Wheels up: The city’s new skate park goes to the next level

Funded in part by musician Dave Matthews and pro skater Tony Hawk, the park is a top-tier facility for a street sport that’s growing in popularity. Photo: Tristan Williams Funded in part by musician Dave Matthews and pro skater Tony Hawk, the park is a top-tier facility for a street sport that’s growing in popularity. Photo: Tristan Williams

By Jake Mooney

On a hot Sunday afternoon in July, while a few people lazed in the shade in some of the grassy parts of McIntire Park, the sun-baked concrete ramps and bowls of the new skate park were alive with action, right beside the humming traffic on the U.S. 250 Bypass.
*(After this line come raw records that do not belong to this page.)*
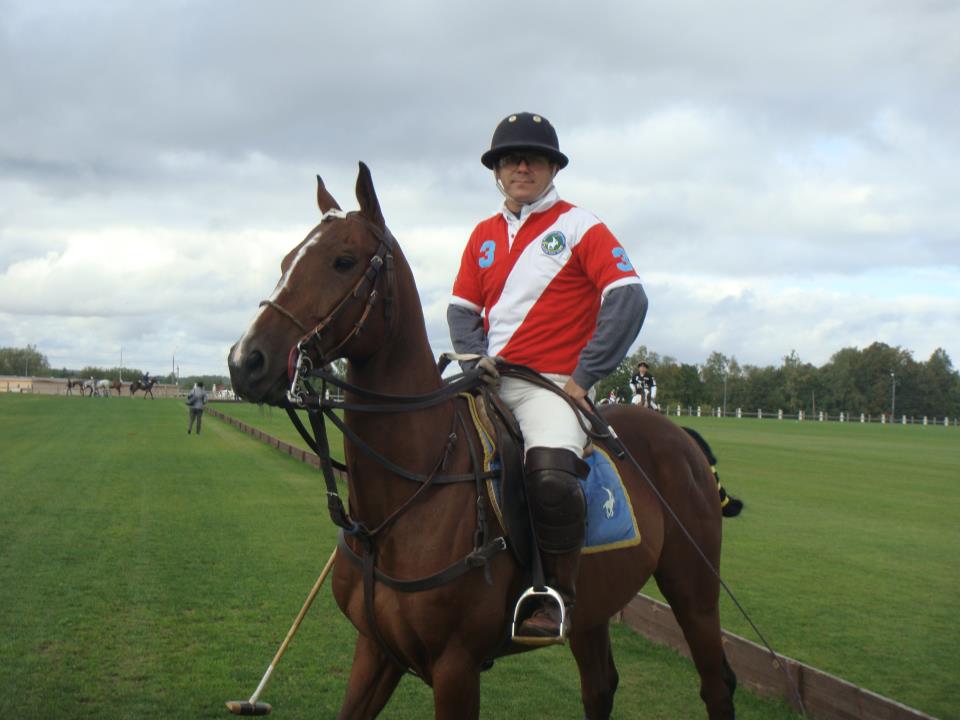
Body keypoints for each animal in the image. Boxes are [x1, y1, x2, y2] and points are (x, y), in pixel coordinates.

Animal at [227, 164, 737, 720]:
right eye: (285, 261)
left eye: (343, 261)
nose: (245, 361)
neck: (405, 499)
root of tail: (683, 437)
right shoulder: (376, 650)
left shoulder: (456, 665)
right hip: (595, 603)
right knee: (600, 684)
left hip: (694, 584)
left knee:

Funded in part by musician Dave Matthews’ Bama Works fund and legendary skater Tony Hawk’s foundation, the $2 million park was the talk of central Virginia skating circles even before it opened in March—“Rad New Skate Park Comes to Charlottesville,” a headline in Richmond’s RVA magazine proclaimed last October—and both locals and not-so-locals have welcomed it with open arms and clattering wheels.

On this afternoon, the crowd had a distinctly regional flavor: Maryland singer-songwriter George Adamson and his band, passing through for a gig at The Garage downtown, were killing time in the park’s plaza-like upper section, while a loose-knit group from Richmond—they had traveled to town separately but knew each other from the skate scene —were taking turns shooting a long, curvy stretch toward the bigger ramps at the park’s lower level.
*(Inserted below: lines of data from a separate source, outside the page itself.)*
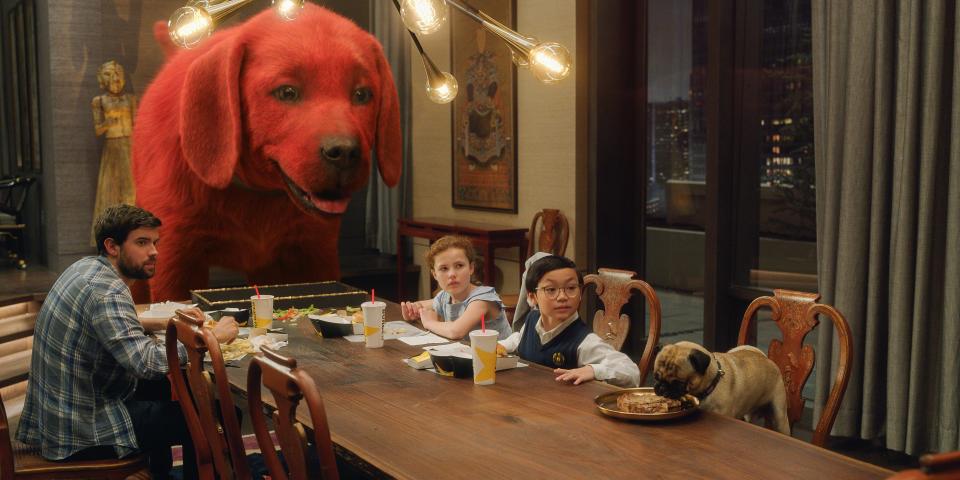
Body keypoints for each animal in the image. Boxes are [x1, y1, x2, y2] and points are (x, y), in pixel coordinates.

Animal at [131, 4, 398, 300]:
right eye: (287, 92)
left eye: (363, 95)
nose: (345, 152)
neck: (257, 196)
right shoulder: (174, 257)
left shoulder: (315, 251)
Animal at [656, 340, 792, 434]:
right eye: (656, 377)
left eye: (678, 383)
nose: (661, 388)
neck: (712, 383)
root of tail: (765, 358)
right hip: (750, 414)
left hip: (780, 416)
“We don’t have a park even one-fourth the size of this,” said 26-year-old Nathaniel Martin.

“All of the parks we have in Richmond, we had to fight to get,” 23-year-old Josh Francis added. “We had to do sit-ins.”
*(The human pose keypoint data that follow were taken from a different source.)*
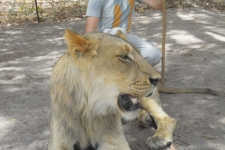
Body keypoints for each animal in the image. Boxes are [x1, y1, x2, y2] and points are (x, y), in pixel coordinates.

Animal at [48, 29, 178, 150]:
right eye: (124, 57)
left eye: (139, 54)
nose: (157, 79)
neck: (88, 109)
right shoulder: (59, 141)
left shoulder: (115, 139)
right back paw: (144, 118)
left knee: (168, 119)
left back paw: (159, 137)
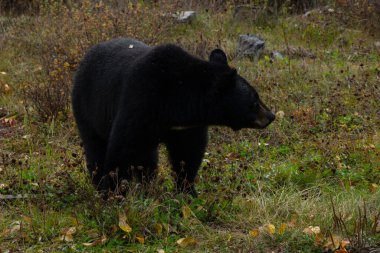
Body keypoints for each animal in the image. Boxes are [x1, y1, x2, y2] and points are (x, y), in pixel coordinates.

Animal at [71, 37, 274, 196]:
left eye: (256, 96)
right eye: (254, 101)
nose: (271, 115)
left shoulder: (186, 126)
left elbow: (189, 152)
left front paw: (187, 191)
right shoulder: (140, 101)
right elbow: (122, 149)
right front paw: (114, 192)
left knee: (148, 158)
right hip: (87, 108)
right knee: (95, 148)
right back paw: (100, 182)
Martin, with high black socks and a curly mop of hair, said he has been coming to Charlottesville to skate whenever he can make it, and he described distinctions among the park’s users. “That’s vert; that’s like the old heads,” he said, pointing down towards the park’s steepest, swimming pool-style bowl.

The upper section, with a series of benches and railings to hop onto, is a big draw for newer, and younger, skaters—which can make sharing space tricky on busier days, Martin said.

Still, there was room enough for 4-year-old Jack Mihalek and his 3-year-old sister Lyla, both on scooters, who rolled through one edge of the park under the supervision of their dad, Andrew. Ever since his first visit to the park, for a friend’s birthday party, Jack has been asking to come back “quite a bit,” Andrew Mihalek said.

So far the big kids had been pretty respectful, he added. “I think for the most part it’s a culture of outcasts, outsiders,” he mused. “So if that’s the case, you’re never going to try to be the cool kids.”

Mihalek grew up in California around skate culture, and said he was heartened to see some “old guys” like him using the park. “You can tell their knees are not what they used to be, but they’re still out here grinding,” he said.

The generally inclusive vibe has produced some odd moments when groups intersect. “It’s interesting to see who’s more appalled—the skaters that the soccer moms are here, or the soccer moms that the skaters have their shirts off,” Mihalek said wryly.

One thing we can all agree on: Charlottesville’s new skate park is the place to be.